Was the judge correct in concluding that Mr Gillanders had not proved that negligent installation of the stereo equipment caused the fire?
[20] The judge found that even if he was wrong in his conclusion on negligence, Mr Gillanders had not proved that any negligence on Mr Mason’s part had caused the fire. The judge dealt with this issue at [37] of his judgment:
In the event that I am wrong on the issue of breach, there is a fundamental problem for Mr Gillanders on the issue of causation. Although both assessors agreed that the origin of the fire was in the area where Mr Mason’s stereo equipment was installed, neither could be certain as to the cause of the fire. It appears to be equally possible that one of the items of electrical
equipment malfunctioned or the fire started in the electrical wiring. It is simply not possible to prove on the balance of probabilities that any malfunction in the electrical equipment caused the fire and did so because of the way in which the equipment was installed or where it was installed. Put simply, Mr Gillanders is not able to prove that it is more probable than not that the installation or the location of the stereo system, or both, were more probable than not to have caused the fire. On the fundamental issue of causation, in my view, Mr Gillanders’ claim must clearly fail. Although he is convinced of the cause of the fire, the evidence does not support his view to the extent that I can be satisfied as to causation.
[21] The judge heard evidence from two independent experts, Mr Bain and Mr Fletcher. Mr Bain is a senior station officer for fire safety for the Northern region. He has worked in this role for 15 years. Mr Bain considered that the fire started in the general area where the stereo equipment was located and was likely to have been caused by one of the items of electrical equipment in that location being the CD player, the amplifier, the sub-woofer, a multi-box unit and a phone charger. He could not say which one of these caused the fire. However, he ruled out the house wiring in the wall cavities as a possible cause because the circuit breaker had not tripped, there was no evidence of any electrical short and he considered that the burn patterns were not consistent with this. He concluded that the most likely cause of the fire was “something electrical” in that part of the room where the stereo equipment, the phone charger and a multi-box unit were located. However, he said “that’s as far as I can take it”.

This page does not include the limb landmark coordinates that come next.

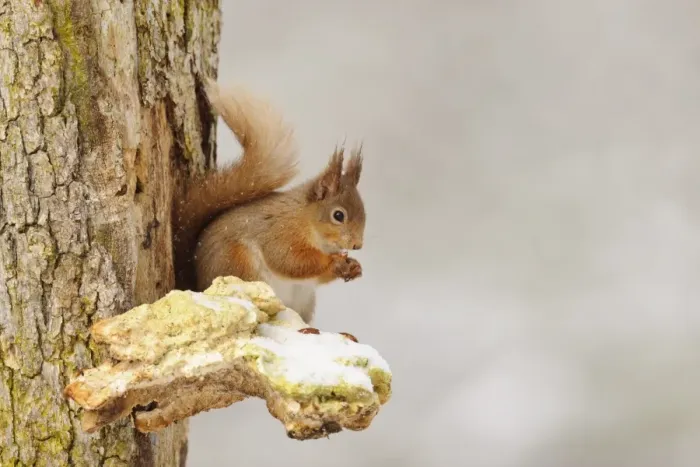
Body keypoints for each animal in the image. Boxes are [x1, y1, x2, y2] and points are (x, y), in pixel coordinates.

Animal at [172, 78, 366, 323]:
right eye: (338, 215)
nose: (357, 245)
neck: (305, 218)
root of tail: (198, 286)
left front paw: (354, 267)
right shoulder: (281, 232)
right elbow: (290, 261)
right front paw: (334, 262)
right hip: (241, 266)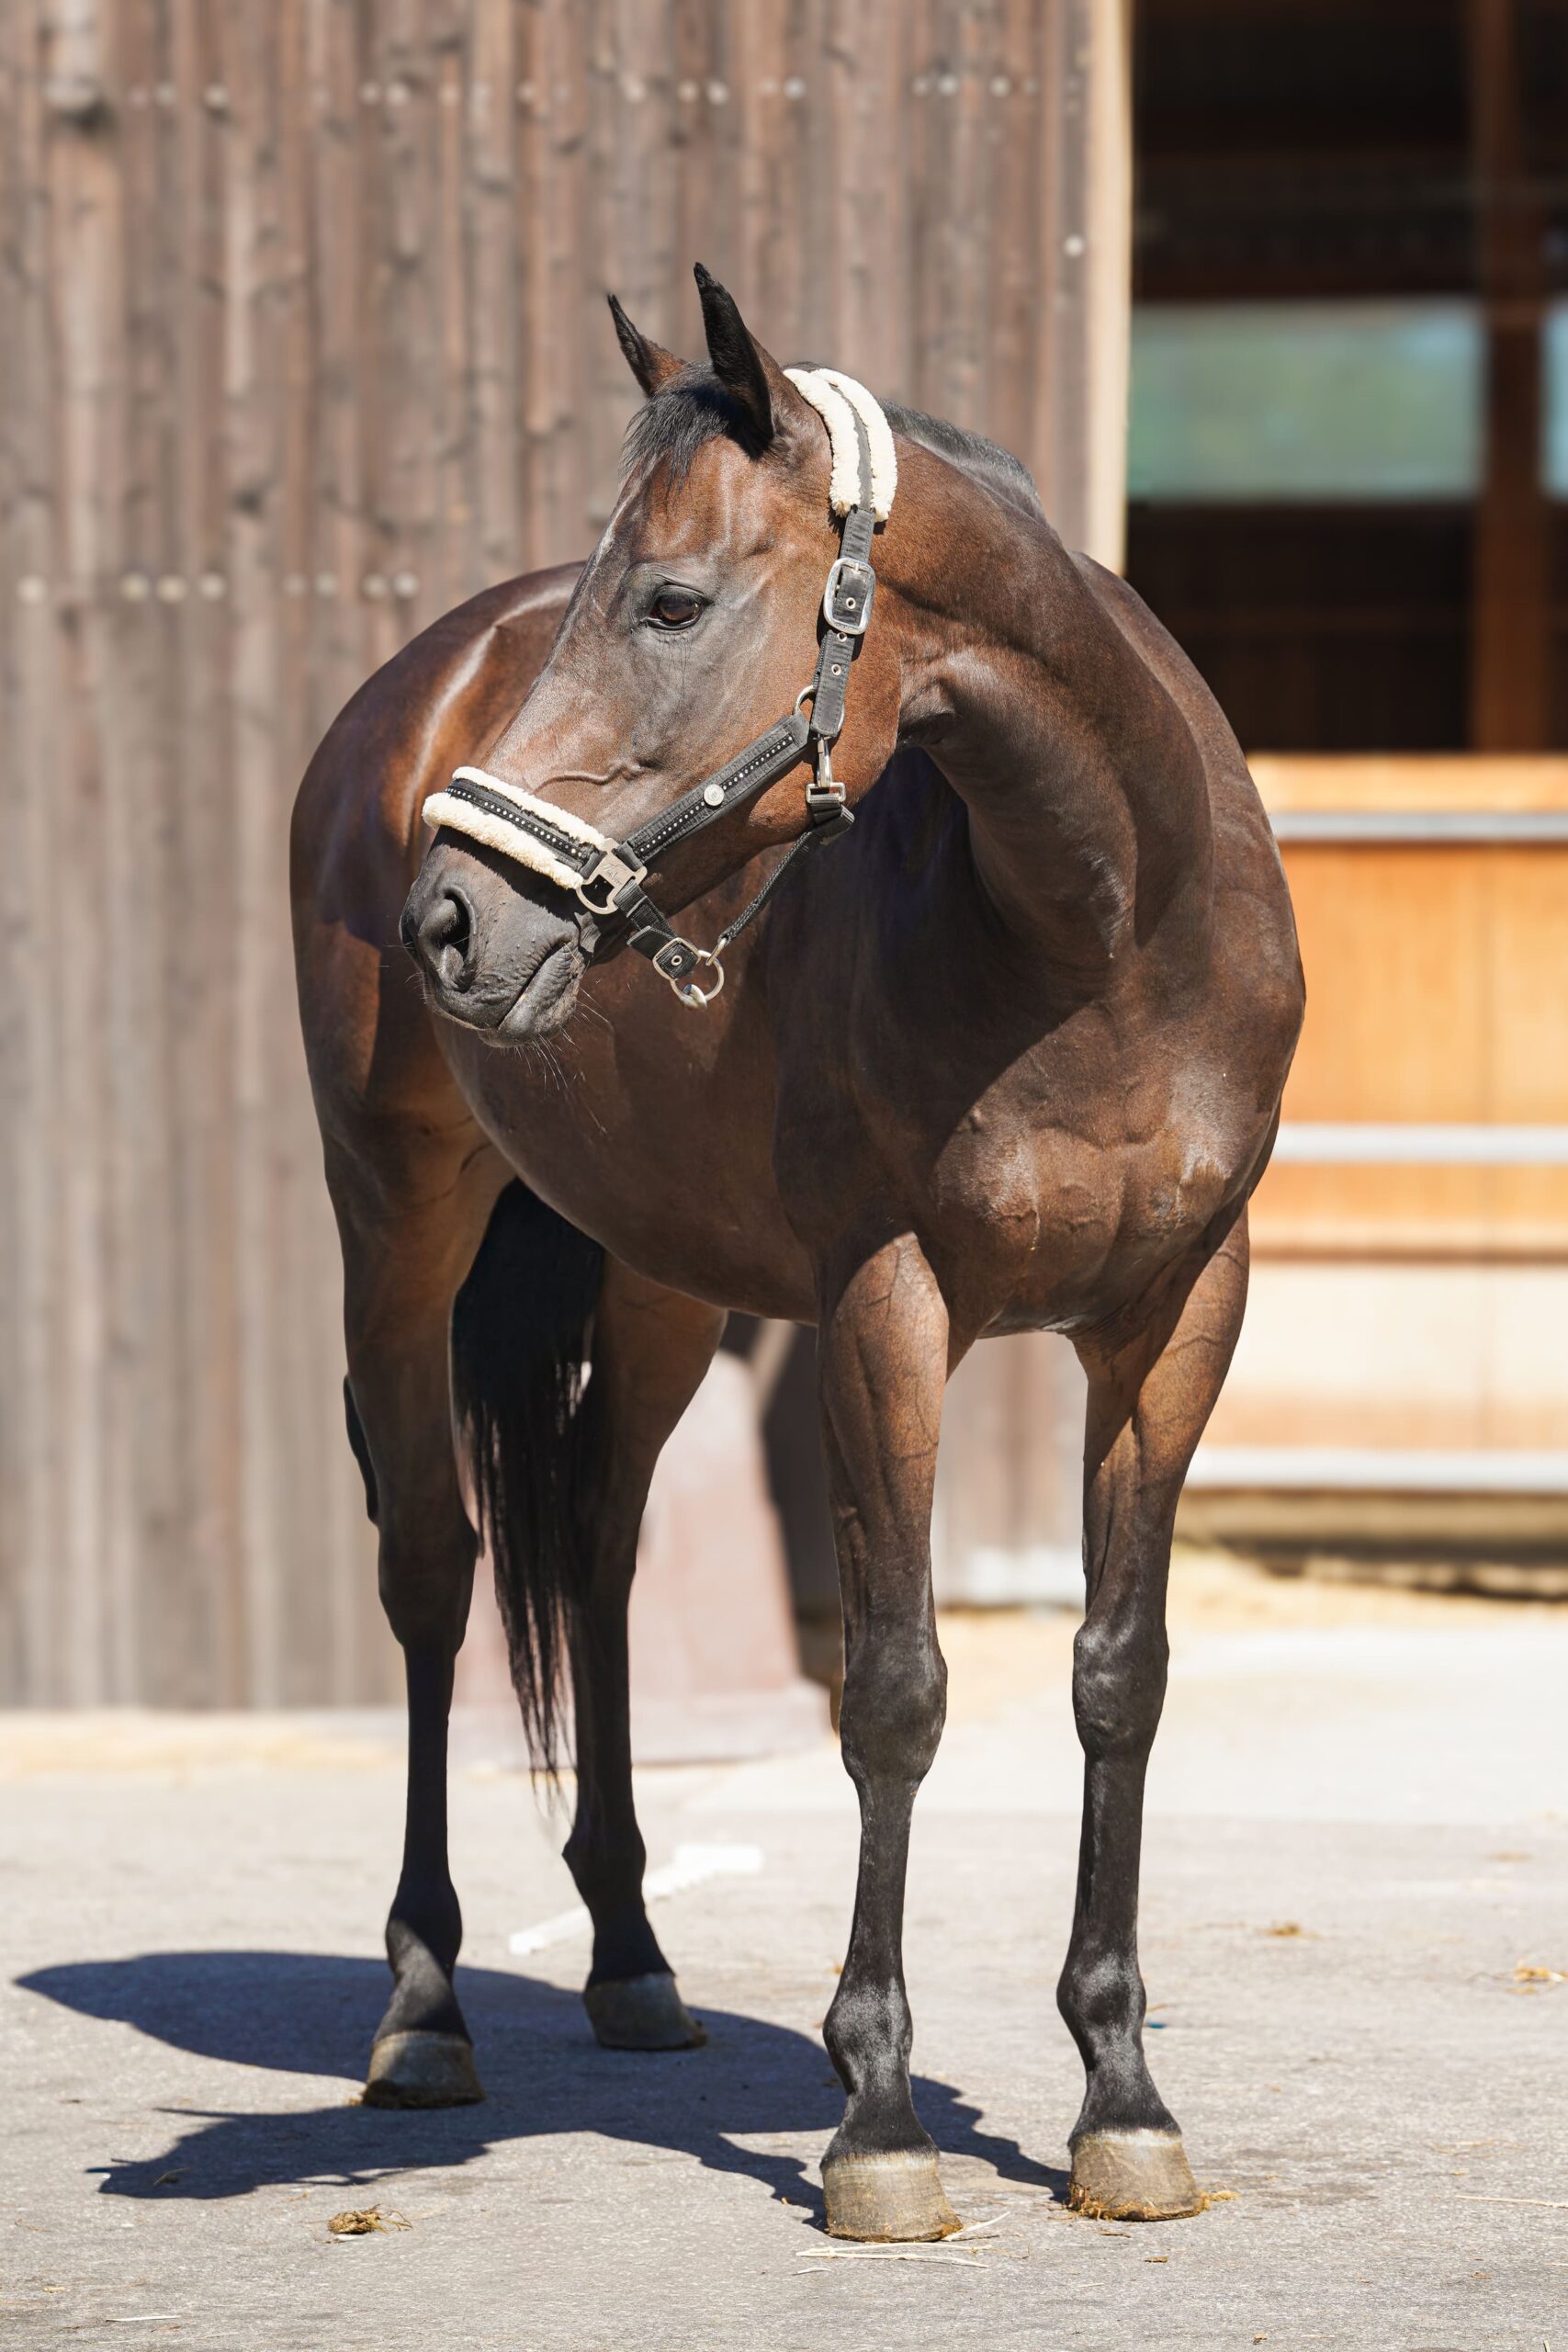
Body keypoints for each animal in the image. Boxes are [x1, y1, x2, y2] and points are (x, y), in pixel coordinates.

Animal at [290, 263, 1304, 2244]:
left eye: (673, 601)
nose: (454, 917)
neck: (1102, 927)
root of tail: (396, 697)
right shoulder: (882, 1310)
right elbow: (893, 1689)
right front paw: (880, 2122)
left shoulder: (1174, 1316)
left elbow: (1118, 1676)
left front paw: (1120, 2096)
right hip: (395, 1224)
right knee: (438, 1568)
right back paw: (426, 2004)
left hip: (660, 1282)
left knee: (595, 1554)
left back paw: (628, 1958)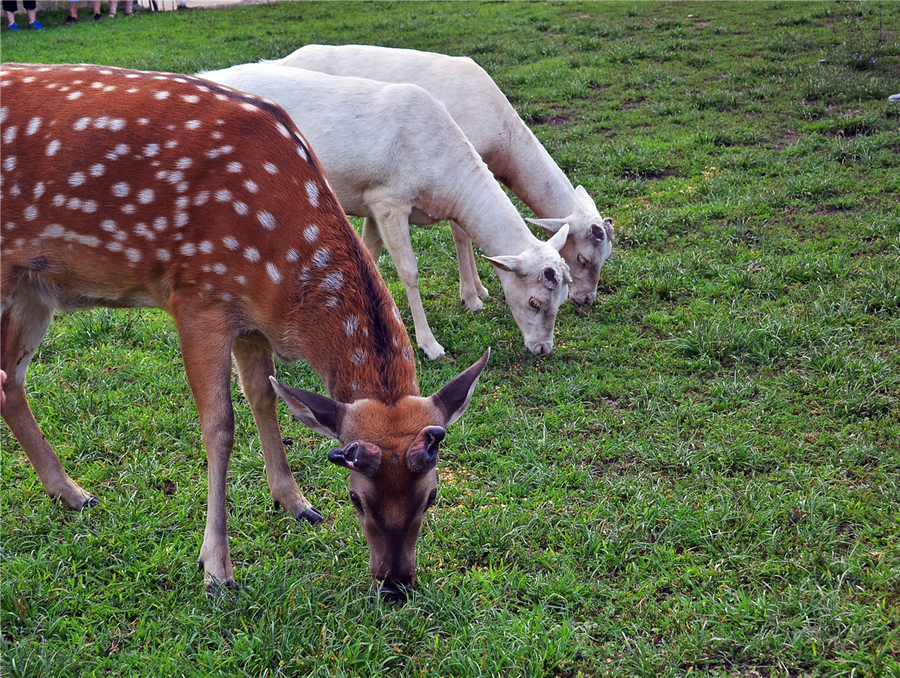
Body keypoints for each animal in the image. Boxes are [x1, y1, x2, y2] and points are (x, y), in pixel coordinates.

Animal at [1, 61, 492, 596]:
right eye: (356, 497)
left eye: (431, 496)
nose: (396, 585)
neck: (280, 276)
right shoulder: (198, 297)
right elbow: (220, 427)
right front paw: (215, 567)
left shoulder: (253, 322)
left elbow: (264, 398)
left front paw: (296, 503)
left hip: (33, 289)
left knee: (10, 381)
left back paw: (72, 493)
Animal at [201, 62, 572, 362]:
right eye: (535, 302)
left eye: (562, 301)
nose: (543, 349)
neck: (444, 177)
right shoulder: (389, 199)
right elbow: (409, 271)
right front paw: (431, 346)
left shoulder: (372, 204)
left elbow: (370, 256)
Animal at [278, 43, 616, 308]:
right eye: (583, 259)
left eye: (605, 258)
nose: (587, 300)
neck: (502, 138)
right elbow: (461, 233)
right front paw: (472, 297)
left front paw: (481, 291)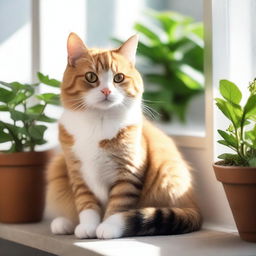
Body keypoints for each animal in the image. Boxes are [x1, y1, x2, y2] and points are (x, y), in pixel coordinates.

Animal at [46, 33, 202, 239]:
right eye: (91, 77)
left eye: (118, 78)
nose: (106, 91)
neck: (98, 122)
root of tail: (194, 206)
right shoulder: (76, 173)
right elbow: (86, 204)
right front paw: (88, 227)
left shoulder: (128, 172)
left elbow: (118, 205)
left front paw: (108, 227)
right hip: (58, 168)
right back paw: (64, 223)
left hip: (168, 173)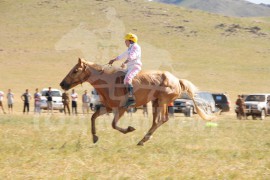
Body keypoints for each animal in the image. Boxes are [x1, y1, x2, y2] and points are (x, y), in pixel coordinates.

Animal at [59, 58, 213, 146]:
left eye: (75, 70)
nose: (62, 84)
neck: (108, 82)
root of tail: (177, 81)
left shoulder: (121, 109)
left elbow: (114, 125)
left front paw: (129, 129)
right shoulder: (107, 108)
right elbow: (93, 117)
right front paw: (95, 137)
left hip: (163, 101)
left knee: (162, 119)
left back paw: (144, 139)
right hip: (155, 103)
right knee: (156, 121)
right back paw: (143, 140)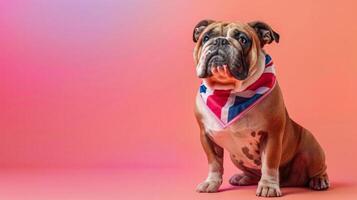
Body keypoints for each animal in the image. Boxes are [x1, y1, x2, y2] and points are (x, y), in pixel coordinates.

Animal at [192, 19, 328, 198]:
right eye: (206, 37)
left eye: (243, 39)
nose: (220, 41)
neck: (229, 92)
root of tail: (289, 181)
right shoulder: (206, 137)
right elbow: (214, 163)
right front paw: (211, 183)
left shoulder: (271, 135)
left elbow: (269, 164)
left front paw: (268, 186)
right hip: (236, 157)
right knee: (253, 173)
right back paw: (243, 178)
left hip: (312, 150)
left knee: (319, 169)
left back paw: (319, 181)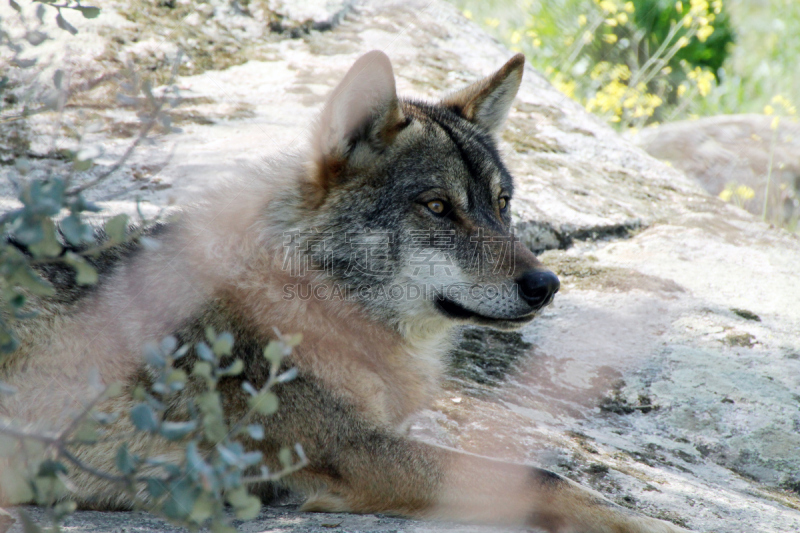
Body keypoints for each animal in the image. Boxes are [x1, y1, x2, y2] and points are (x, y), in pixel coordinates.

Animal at [0, 51, 688, 532]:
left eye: (501, 204)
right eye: (438, 207)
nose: (547, 285)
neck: (316, 300)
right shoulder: (357, 453)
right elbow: (547, 478)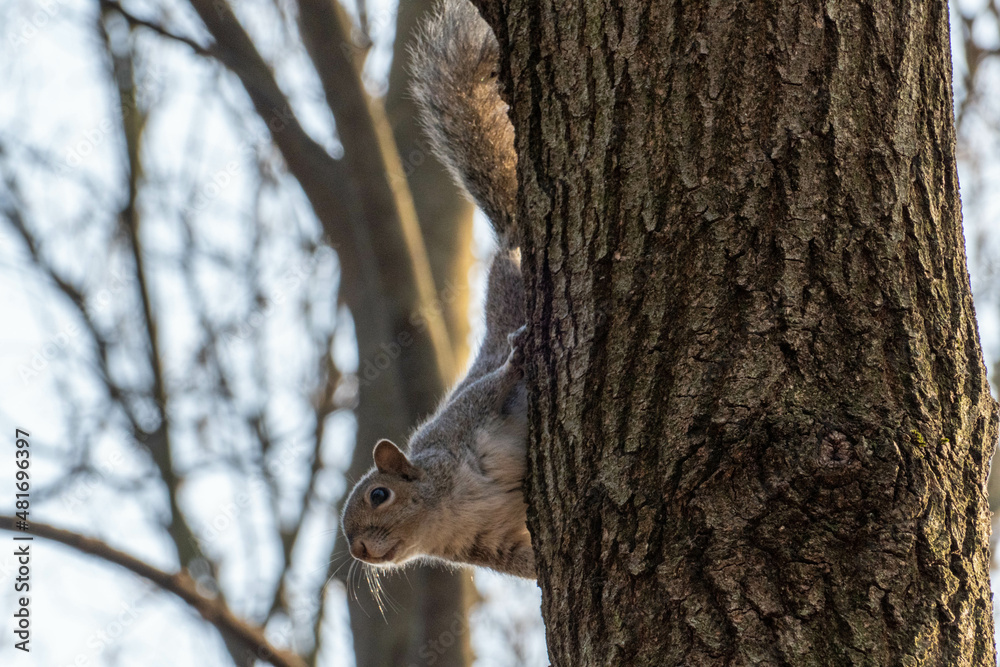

[22] Mr Fletcher was the other independent expert who gave evidence. He is an experienced fire investigator. He agreed with Mr Bain regarding the general area in which the fire started. Mr Fletcher considered that there were at least five possible causes of the fire: the CD player, the amplifier, the sub-woofer, the phone charger and the power point and the conductor that leads from it. He was unable to say which one of these items caused the fire. He was unable to say that any one of them was more likely to have done so than any other.
[23] It is clear from this evidence that the judge had no option but to find that causation was not proved by Mr Gillanders. Neither of the experts was able to say that the fire was more likely than not to have been caused by Mr Mason having installed the CD player on top of the amplifier thereby causing it to ignite despite
both components being left in standby mode. There were other equally possible
causes of the fire that did not involve any negligence on Mr Mason’s part.
Conclusion
[24] Mr Gillanders has not persuaded me that the judge was wrong in finding that Mr Mason was not negligent. Nor has he persuaded me that any negligence on Mr Mason’s part caused the fire; there was simply no proof of this. The judge was correct to dismiss Mr Gillanders’ claim and enter judgment for Mr Mason.
Result
[25] The appeal is dismissed.
[26] Any application for costs should be made by memorandum to be filed and served within 14 days of the date of this judgment. Any memorandum in reply
should be filed and served within 14 days thereafter.